### [EXERCISE]
In the report on the Baghdad bombings, write out everything from "A wave of bombing" down to "to protect people.", replacing "insurgents" with "militants".

### [PASSAGE]
Two separate car bombs exploded in a Shiite district in eastern Baghdad yesterday, police officials said, killing 11 people as violence surges in Iraq amid an escalating political crisis a month after the US military withdrawal.
A wave of bombing attacks has killed at least 170 people since the beginning of the year, many of whom were Shiite pilgrims attending religious commemorations.
The last US soldiers left the country on Dec. 18.
Suspected Sunni insurgents have frequently targeted Shiite communities and Iraqi security forces to undermine public confidence in the Shiite-dominated government and its efforts to protect people.
Yesterday’s first attack targeted an early morning gathering of day laborers in Baghdad’s Sadr City. Police said eight were killed and another 21 wounded. Minutes later, an explosives-packed car blew up near a pastry shop in the same district, killing three civilians and wounding 26 others, police said.
Hospital officials Baghdad confirmed the death toll. All officials spoke on condition of anonymity because they were not authorized to brief the media.
These recent attacks are seen as particularly dangerous because they coincide with both the departure of US troops, as well as a political crisis pitting Shiite officials against the largest Sunni-backed bloc.
The political battle erupted last month after the Shiite-led government issued an arrest warrant against Iraqi Vice President Tareq al-Hashemi, a Sunni, on terrorism charges, sending him into virtual exile in the Kurdish autonomous region in northern Iraq. In protest, al-Hashemi’s Sunni-backed Iraqiya bloc has been boycotting parliament and Cabinet sessions, bringing government work to a standstill.
Sunnis fear that without the US presence as a last-resort guarantor of a sectarian balance, the Shiite government will try to pick off their leaders one by one, as Iraqi Prime Minister Nouri al-Maliki tries to cement his own grip on power.

### [SUPPLIED MATERIAL]

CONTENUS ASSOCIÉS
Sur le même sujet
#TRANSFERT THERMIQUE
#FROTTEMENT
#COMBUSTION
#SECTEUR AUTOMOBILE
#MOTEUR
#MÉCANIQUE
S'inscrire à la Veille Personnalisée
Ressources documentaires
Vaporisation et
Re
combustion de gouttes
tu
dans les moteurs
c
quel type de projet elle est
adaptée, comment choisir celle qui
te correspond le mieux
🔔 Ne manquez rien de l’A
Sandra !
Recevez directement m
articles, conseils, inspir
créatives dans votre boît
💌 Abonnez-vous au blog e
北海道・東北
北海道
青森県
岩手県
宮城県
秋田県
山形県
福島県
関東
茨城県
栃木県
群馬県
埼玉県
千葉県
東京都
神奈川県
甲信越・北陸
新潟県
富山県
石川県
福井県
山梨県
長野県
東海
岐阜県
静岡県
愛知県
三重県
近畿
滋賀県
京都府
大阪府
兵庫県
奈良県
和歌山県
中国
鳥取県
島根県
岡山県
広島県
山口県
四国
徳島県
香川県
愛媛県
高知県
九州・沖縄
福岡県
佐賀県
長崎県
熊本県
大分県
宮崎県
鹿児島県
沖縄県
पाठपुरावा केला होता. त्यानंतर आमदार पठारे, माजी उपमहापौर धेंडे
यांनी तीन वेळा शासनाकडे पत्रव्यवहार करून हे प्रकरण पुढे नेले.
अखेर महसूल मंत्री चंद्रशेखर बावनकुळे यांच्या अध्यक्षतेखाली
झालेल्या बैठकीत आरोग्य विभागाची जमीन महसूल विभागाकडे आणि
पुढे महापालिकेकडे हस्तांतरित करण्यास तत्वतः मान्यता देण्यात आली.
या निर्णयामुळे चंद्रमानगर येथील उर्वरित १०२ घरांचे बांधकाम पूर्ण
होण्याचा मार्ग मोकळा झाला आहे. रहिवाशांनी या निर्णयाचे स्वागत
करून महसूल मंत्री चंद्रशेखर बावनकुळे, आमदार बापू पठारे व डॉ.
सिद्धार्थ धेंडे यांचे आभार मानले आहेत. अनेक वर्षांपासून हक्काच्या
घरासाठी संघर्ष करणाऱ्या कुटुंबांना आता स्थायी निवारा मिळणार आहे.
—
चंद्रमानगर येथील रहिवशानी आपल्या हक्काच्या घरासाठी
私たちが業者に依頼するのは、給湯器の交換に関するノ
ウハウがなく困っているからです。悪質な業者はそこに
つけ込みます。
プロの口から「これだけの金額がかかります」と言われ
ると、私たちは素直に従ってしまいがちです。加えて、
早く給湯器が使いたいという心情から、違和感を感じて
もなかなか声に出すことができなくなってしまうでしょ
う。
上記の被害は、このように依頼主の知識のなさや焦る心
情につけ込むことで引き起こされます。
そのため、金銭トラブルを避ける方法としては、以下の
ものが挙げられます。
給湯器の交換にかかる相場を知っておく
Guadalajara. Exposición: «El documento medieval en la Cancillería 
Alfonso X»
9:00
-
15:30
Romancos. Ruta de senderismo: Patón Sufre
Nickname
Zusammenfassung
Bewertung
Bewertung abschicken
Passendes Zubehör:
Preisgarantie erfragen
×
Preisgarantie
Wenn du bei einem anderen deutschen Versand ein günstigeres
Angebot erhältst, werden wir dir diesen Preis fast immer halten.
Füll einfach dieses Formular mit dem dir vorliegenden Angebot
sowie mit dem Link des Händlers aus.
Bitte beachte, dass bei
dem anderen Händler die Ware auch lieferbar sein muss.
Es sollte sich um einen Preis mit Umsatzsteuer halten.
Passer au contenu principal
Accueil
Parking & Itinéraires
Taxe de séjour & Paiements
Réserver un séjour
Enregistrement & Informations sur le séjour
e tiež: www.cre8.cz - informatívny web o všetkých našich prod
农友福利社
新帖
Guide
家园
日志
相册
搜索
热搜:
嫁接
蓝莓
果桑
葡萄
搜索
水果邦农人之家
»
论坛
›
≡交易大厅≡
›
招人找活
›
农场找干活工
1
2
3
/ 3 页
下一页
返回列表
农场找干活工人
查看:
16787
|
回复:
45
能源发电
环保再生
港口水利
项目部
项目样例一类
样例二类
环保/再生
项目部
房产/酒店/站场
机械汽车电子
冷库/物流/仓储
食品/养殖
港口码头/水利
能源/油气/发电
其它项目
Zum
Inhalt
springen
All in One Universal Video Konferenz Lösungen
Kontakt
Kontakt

### [RESULT OF THE EXERCISE]
A wave of bombing attacks has killed at least 170 people since the beginning of the year, many of whom were Shiite pilgrims attending religious commemorations.
The last US soldiers left the country on Dec. 18.
Suspected Sunni militants have frequently targeted Shiite communities and Iraqi security forces to undermine public confidence in the Shiite-dominated government and its efforts to protect people.